The importance of superoxide in Nrf2 activation has been demonstrated in vascular endothelial cells exposed to vasoprotective unidirectional laminar shear stress [127]. Fluid shear stress regulates endothelial cell function but the precise mechanism involved in mechanotransduction remains unclear. Czarny et al. [128,129] showed that nSMase is concentrated at the endothelial cell surface in caveolae and is activated to produce ceramide in an acute and transient manner in response to increased flow rate and pressure in rat lung vasculature. We speculate that the shear stress activates NOX1 which subsequently induces nSMase2-ceramide signaling leading to Nrf2 activation. The authors showed that extracellularly supplemented cell-permeable ceramide analogs induced activation of Src and ERK kinases, and also the Akt-dependent endothelial nitric oxide synthase (eNOS) pathway [129]. These studies suggest that an unidentified sensor for mechanical stress induces rapid activation of NOX1-nSMase2-ceramide axis, which then leads to PKCζ-CK2 and PI3K-Akt signaling in vascular endothelial cells by similar signaling pathways shown in Figure 3; Figure 4. It is noted that the estrogen mimetic isoflavone Equol via membrane-associated receptors rapidly activates eNOS/Hsp90 by an ERK and Akt dependent manner in human endothelial cells [130]. Taken together, NOX1, nSMase2 and EGFR seems to compose a common platform in membrane caveolae to mediate various receptor-mediated rapid signaling cascades. Probably membrane-associated estrogen receptors share this signaling platform to supplement or boost various signaling pathways including mechanotransduction in vascular endothelial cells and GLP-1R signaling in β-cell. This idea could explain why estrogen signaling is important in the cardiovascular protection, bone preservation, neuroprotection, metabolism and proliferation of various cell types.
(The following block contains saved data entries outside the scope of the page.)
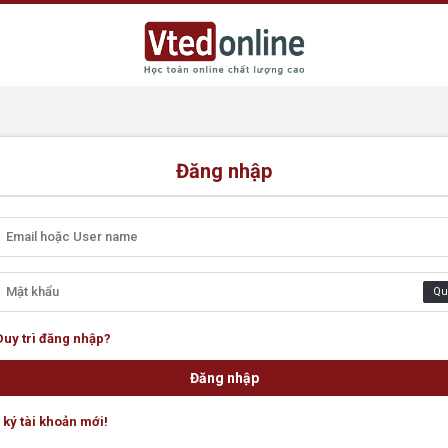
Đăng nhập
Qu
Duy trì đăng nhập?
ký tài khoản mới!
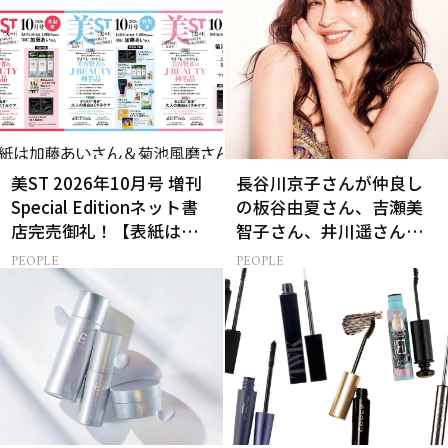
美ST 2026年10月号 増刊
長谷川京子さんが仲良し
Special Editionネット書
の板谷由夏さん、吉瀬美
店完売御礼！【表紙は加
智子さん、井川遥さんと
藤あいさん＆菊池風磨さ
集まる理由は…
PEOPLE
PEOPLE
ん】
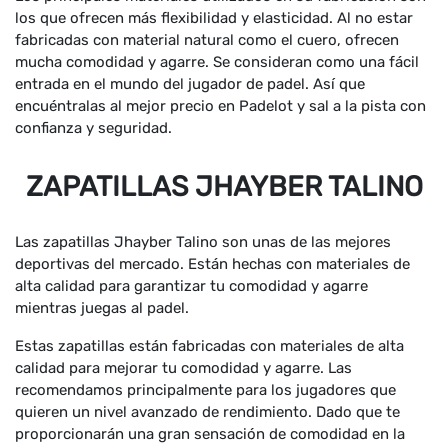
los que ofrecen más flexibilidad y elasticidad. Al no estar
fabricadas con material natural como el cuero, ofrecen
mucha comodidad y agarre. Se consideran como una fácil
entrada en el mundo del jugador de padel. Así que
encuéntralas al mejor precio en Padelot y sal a la pista con
confianza y seguridad.
ZAPATILLAS JHAYBER TALINO
Las zapatillas Jhayber Talino son unas de las mejores
deportivas del mercado. Están hechas con materiales de
alta calidad para garantizar tu comodidad y agarre
mientras juegas al padel.
Estas zapatillas están fabricadas con materiales de alta
calidad para mejorar tu comodidad y agarre. Las
recomendamos principalmente para los jugadores que
quieren un nivel avanzado de rendimiento. Dado que te
proporcionarán una gran sensación de comodidad en la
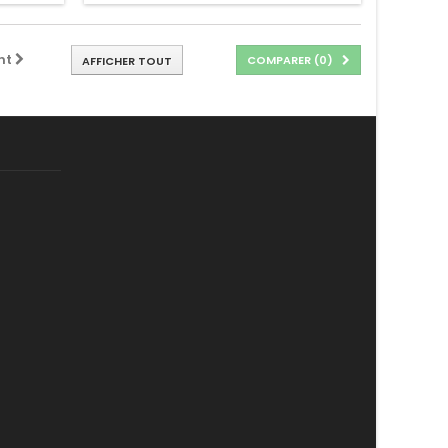
nt
COMPARER (
0
)
AFFICHER TOUT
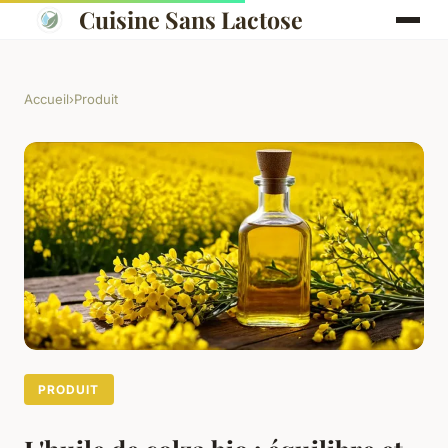
Cuisine Sans Lactose
Accueil
›
Produit
PRODUIT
Rapid activation of Nrf2 by low levels of 17β-estradiol will favor proliferation of MCF-7 cancer cells [26] by facilitating metabolic reprogramming through upregulation of enzymes for glucose metabolism and at the same time suppresses generation of ROS to protect cells from oxidative damages. The membrane-associated estrogen receptors are targets for phytoestrogens and endocrine-disrupting substances [8,131]. In addition to the phytoestrogen genistein, chemically synthesized compounds bisphenol A and nonylphenol have high affinities for ER-α, ER-β and GPER [8,131]. Cadmium chloride activates GPER-mediated signaling at concentrations 5 to 500 nM and promotes cell proliferation like 17β-estradiol in human breast cancer, lung adenocarcinoma and thyroid cancer cells [132,133,134]. These compounds may increase cancer risks partly through promotion of cell proliferation [135,136]. Further studies on NOX1-nSMase2-ceramide axis will help to find novel strategies for hormone replacement and cancer therapies.